### [Exercise description]
Copy out every line of the records below without changing anything.

-- Begin --

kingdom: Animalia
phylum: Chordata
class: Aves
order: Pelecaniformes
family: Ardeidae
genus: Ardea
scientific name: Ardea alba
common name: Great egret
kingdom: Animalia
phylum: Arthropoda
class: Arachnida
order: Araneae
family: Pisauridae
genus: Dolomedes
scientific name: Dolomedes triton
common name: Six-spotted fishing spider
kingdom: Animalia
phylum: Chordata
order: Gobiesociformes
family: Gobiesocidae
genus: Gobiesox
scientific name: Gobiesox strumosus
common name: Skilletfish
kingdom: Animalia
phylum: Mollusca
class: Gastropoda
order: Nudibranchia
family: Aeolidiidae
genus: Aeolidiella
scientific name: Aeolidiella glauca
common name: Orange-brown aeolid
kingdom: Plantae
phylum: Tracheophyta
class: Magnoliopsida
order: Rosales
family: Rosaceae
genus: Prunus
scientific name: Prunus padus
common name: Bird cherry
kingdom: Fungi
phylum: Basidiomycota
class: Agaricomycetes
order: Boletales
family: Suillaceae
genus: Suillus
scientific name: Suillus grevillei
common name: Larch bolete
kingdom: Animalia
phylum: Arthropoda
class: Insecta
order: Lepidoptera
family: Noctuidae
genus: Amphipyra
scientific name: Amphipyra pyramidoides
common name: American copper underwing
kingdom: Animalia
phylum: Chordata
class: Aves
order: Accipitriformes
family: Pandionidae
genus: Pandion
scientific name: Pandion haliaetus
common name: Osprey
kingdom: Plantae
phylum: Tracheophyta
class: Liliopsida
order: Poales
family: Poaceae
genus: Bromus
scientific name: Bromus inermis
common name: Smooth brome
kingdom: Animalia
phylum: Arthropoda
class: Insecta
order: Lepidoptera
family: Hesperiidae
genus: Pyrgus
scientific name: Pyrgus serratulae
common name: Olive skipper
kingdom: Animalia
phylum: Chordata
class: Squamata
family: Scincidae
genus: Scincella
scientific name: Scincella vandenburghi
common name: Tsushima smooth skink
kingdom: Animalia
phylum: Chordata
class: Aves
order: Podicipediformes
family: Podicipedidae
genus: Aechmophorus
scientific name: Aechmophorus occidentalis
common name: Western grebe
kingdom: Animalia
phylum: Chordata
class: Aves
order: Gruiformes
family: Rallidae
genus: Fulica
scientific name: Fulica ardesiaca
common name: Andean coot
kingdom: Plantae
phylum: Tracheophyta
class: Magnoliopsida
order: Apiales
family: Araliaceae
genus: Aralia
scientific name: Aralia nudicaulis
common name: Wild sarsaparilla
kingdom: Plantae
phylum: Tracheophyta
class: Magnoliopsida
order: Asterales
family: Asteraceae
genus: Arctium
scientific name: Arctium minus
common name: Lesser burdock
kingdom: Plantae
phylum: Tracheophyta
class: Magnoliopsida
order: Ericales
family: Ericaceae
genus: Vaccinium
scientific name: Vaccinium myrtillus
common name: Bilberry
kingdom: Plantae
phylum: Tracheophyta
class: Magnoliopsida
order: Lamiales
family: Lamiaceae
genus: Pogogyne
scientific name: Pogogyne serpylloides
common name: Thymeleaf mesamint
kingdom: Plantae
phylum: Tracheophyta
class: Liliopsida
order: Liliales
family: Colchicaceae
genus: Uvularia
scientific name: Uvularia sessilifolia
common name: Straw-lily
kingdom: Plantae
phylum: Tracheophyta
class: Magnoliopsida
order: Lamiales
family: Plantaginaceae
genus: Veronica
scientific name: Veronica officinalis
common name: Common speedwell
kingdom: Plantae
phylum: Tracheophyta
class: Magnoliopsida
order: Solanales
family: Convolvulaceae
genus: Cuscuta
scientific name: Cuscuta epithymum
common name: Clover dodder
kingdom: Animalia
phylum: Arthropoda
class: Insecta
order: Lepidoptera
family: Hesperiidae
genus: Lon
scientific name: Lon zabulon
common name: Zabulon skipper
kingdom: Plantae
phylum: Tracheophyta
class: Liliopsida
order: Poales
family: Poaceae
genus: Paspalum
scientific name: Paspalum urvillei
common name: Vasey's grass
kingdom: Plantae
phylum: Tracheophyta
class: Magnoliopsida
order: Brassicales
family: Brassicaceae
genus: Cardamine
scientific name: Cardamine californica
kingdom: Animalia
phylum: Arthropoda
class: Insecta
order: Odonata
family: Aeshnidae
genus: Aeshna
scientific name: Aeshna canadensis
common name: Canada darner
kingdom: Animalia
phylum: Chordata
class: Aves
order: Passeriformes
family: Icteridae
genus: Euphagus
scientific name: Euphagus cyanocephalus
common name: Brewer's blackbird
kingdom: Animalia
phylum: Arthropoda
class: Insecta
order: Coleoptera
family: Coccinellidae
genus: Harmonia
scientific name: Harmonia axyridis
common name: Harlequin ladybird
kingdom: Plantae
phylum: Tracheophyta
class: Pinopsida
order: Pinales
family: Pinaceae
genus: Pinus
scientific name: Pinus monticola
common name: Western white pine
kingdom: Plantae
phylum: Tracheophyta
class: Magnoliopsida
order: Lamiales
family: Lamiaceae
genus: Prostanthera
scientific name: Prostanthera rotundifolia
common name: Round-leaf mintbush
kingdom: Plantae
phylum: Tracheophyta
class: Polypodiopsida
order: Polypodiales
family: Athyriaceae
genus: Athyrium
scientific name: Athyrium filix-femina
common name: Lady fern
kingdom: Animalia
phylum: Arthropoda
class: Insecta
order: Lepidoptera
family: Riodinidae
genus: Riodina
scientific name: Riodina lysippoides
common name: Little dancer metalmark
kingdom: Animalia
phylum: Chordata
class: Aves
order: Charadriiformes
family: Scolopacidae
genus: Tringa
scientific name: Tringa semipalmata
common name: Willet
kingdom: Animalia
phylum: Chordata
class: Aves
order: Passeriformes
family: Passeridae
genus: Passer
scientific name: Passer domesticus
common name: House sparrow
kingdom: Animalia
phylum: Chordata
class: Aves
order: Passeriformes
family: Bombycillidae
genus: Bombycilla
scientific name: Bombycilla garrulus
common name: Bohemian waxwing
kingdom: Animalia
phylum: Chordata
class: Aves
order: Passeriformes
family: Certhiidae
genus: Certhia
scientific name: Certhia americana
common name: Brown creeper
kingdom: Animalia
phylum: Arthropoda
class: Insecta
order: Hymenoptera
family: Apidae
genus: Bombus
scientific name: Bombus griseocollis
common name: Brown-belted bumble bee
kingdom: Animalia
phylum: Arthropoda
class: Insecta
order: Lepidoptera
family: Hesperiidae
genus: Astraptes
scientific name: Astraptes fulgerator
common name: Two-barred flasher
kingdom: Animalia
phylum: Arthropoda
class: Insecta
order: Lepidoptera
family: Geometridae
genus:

-- End --

### [Solution to this problem]
kingdom: Animalia
phylum: Chordata
class: Aves
order: Pelecaniformes
family: Ardeidae
genus: Ardea
scientific name: Ardea alba
common name: Great egret
kingdom: Animalia
phylum: Arthropoda
class: Arachnida
order: Araneae
family: Pisauridae
genus: Dolomedes
scientific name: Dolomedes triton
common name: Six-spotted fishing spider
kingdom: Animalia
phylum: Chordata
order: Gobiesociformes
family: Gobiesocidae
genus: Gobiesox
scientific name: Gobiesox strumosus
common name: Skilletfish
kingdom: Animalia
phylum: Mollusca
class: Gastropoda
order: Nudibranchia
family: Aeolidiidae
genus: Aeolidiella
scientific name: Aeolidiella glauca
common name: Orange-brown aeolid
kingdom: Plantae
phylum: Tracheophyta
class: Magnoliopsida
order: Rosales
family: Rosaceae
genus: Prunus
scientific name: Prunus padus
common name: Bird cherry
kingdom: Fungi
phylum: Basidiomycota
class: Agaricomycetes
order: Boletales
family: Suillaceae
genus: Suillus
scientific name: Suillus grevillei
common name: Larch bolete
kingdom: Animalia
phylum: Arthropoda
class: Insecta
order: Lepidoptera
family: Noctuidae
genus: Amphipyra
scientific name: Amphipyra pyramidoides
common name: American copper underwing
kingdom: Animalia
phylum: Chordata
class: Aves
order: Accipitriformes
family: Pandionidae
genus: Pandion
scientific name: Pandion haliaetus
common name: Osprey
kingdom: Plantae
phylum: Tracheophyta
class: Liliopsida
order: Poales
family: Poaceae
genus: Bromus
scientific name: Bromus inermis
common name: Smooth brome
kingdom: Animalia
phylum: Arthropoda
class: Insecta
order: Lepidoptera
family: Hesperiidae
genus: Pyrgus
scientific name: Pyrgus serratulae
common name: Olive skipper
kingdom: Animalia
phylum: Chordata
class: Squamata
family: Scincidae
genus: Scincella
scientific name: Scincella vandenburghi
common name: Tsushima smooth skink
kingdom: Animalia
phylum: Chordata
class: Aves
order: Podicipediformes
family: Podicipedidae
genus: Aechmophorus
scientific name: Aechmophorus occidentalis
common name: Western grebe
kingdom: Animalia
phylum: Chordata
class: Aves
order: Gruiformes
family: Rallidae
genus: Fulica
scientific name: Fulica ardesiaca
common name: Andean coot
kingdom: Plantae
phylum: Tracheophyta
class: Magnoliopsida
order: Apiales
family: Araliaceae
genus: Aralia
scientific name: Aralia nudicaulis
common name: Wild sarsaparilla
kingdom: Plantae
phylum: Tracheophyta
class: Magnoliopsida
order: Asterales
family: Asteraceae
genus: Arctium
scientific name: Arctium minus
common name: Lesser burdock
kingdom: Plantae
phylum: Tracheophyta
class: Magnoliopsida
order: Ericales
family: Ericaceae
genus: Vaccinium
scientific name: Vaccinium myrtillus
common name: Bilberry
kingdom: Plantae
phylum: Tracheophyta
class: Magnoliopsida
order: Lamiales
family: Lamiaceae
genus: Pogogyne
scientific name: Pogogyne serpylloides
common name: Thymeleaf mesamint
kingdom: Plantae
phylum: Tracheophyta
class: Liliopsida
order: Liliales
family: Colchicaceae
genus: Uvularia
scientific name: Uvularia sessilifolia
common name: Straw-lily
kingdom: Plantae
phylum: Tracheophyta
class: Magnoliopsida
order: Lamiales
family: Plantaginaceae
genus: Veronica
scientific name: Veronica officinalis
common name: Common speedwell
kingdom: Plantae
phylum: Tracheophyta
class: Magnoliopsida
order: Solanales
family: Convolvulaceae
genus: Cuscuta
scientific name: Cuscuta epithymum
common name: Clover dodder
kingdom: Animalia
phylum: Arthropoda
class: Insecta
order: Lepidoptera
family: Hesperiidae
genus: Lon
scientific name: Lon zabulon
common name: Zabulon skipper
kingdom: Plantae
phylum: Tracheophyta
class: Liliopsida
order: Poales
family: Poaceae
genus: Paspalum
scientific name: Paspalum urvillei
common name: Vasey's grass
kingdom: Plantae
phylum: Tracheophyta
class: Magnoliopsida
order: Brassicales
family: Brassicaceae
genus: Cardamine
scientific name: Cardamine californica
kingdom: Animalia
phylum: Arthropoda
class: Insecta
order: Odonata
family: Aeshnidae
genus: Aeshna
scientific name: Aeshna canadensis
common name: Canada darner
kingdom: Animalia
phylum: Chordata
class: Aves
order: Passeriformes
family: Icteridae
genus: Euphagus
scientific name: Euphagus cyanocephalus
common name: Brewer's blackbird
kingdom: Animalia
phylum: Arthropoda
class: Insecta
order: Coleoptera
family: Coccinellidae
genus: Harmonia
scientific name: Harmonia axyridis
common name: Harlequin ladybird
kingdom: Plantae
phylum: Tracheophyta
class: Pinopsida
order: Pinales
family: Pinaceae
genus: Pinus
scientific name: Pinus monticola
common name: Western white pine
kingdom: Plantae
phylum: Tracheophyta
class: Magnoliopsida
order: Lamiales
family: Lamiaceae
genus: Prostanthera
scientific name: Prostanthera rotundifolia
common name: Round-leaf mintbush
kingdom: Plantae
phylum: Tracheophyta
class: Polypodiopsida
order: Polypodiales
family: Athyriaceae
genus: Athyrium
scientific name: Athyrium filix-femina
common name: Lady fern
kingdom: Animalia
phylum: Arthropoda
class: Insecta
order: Lepidoptera
family: Riodinidae
genus: Riodina
scientific name: Riodina lysippoides
common name: Little dancer metalmark
kingdom: Animalia
phylum: Chordata
class: Aves
order: Charadriiformes
family: Scolopacidae
genus: Tringa
scientific name: Tringa semipalmata
common name: Willet
kingdom: Animalia
phylum: Chordata
class: Aves
order: Passeriformes
family: Passeridae
genus: Passer
scientific name: Passer domesticus
common name: House sparrow
kingdom: Animalia
phylum: Chordata
class: Aves
order: Passeriformes
family: Bombycillidae
genus: Bombycilla
scientific name: Bombycilla garrulus
common name: Bohemian waxwing
kingdom: Animalia
phylum: Chordata
class: Aves
order: Passeriformes
family: Certhiidae
genus: Certhia
scientific name: Certhia americana
common name: Brown creeper
kingdom: Animalia
phylum: Arthropoda
class: Insecta
order: Hymenoptera
family: Apidae
genus: Bombus
scientific name: Bombus griseocollis
common name: Brown-belted bumble bee
kingdom: Animalia
phylum: Arthropoda
class: Insecta
order: Lepidoptera
family: Hesperiidae
genus: Astraptes
scientific name: Astraptes fulgerator
common name: Two-barred flasher
kingdom: Animalia
phylum: Arthropoda
class: Insecta
order: Lepidoptera
family: Geometridae
genus:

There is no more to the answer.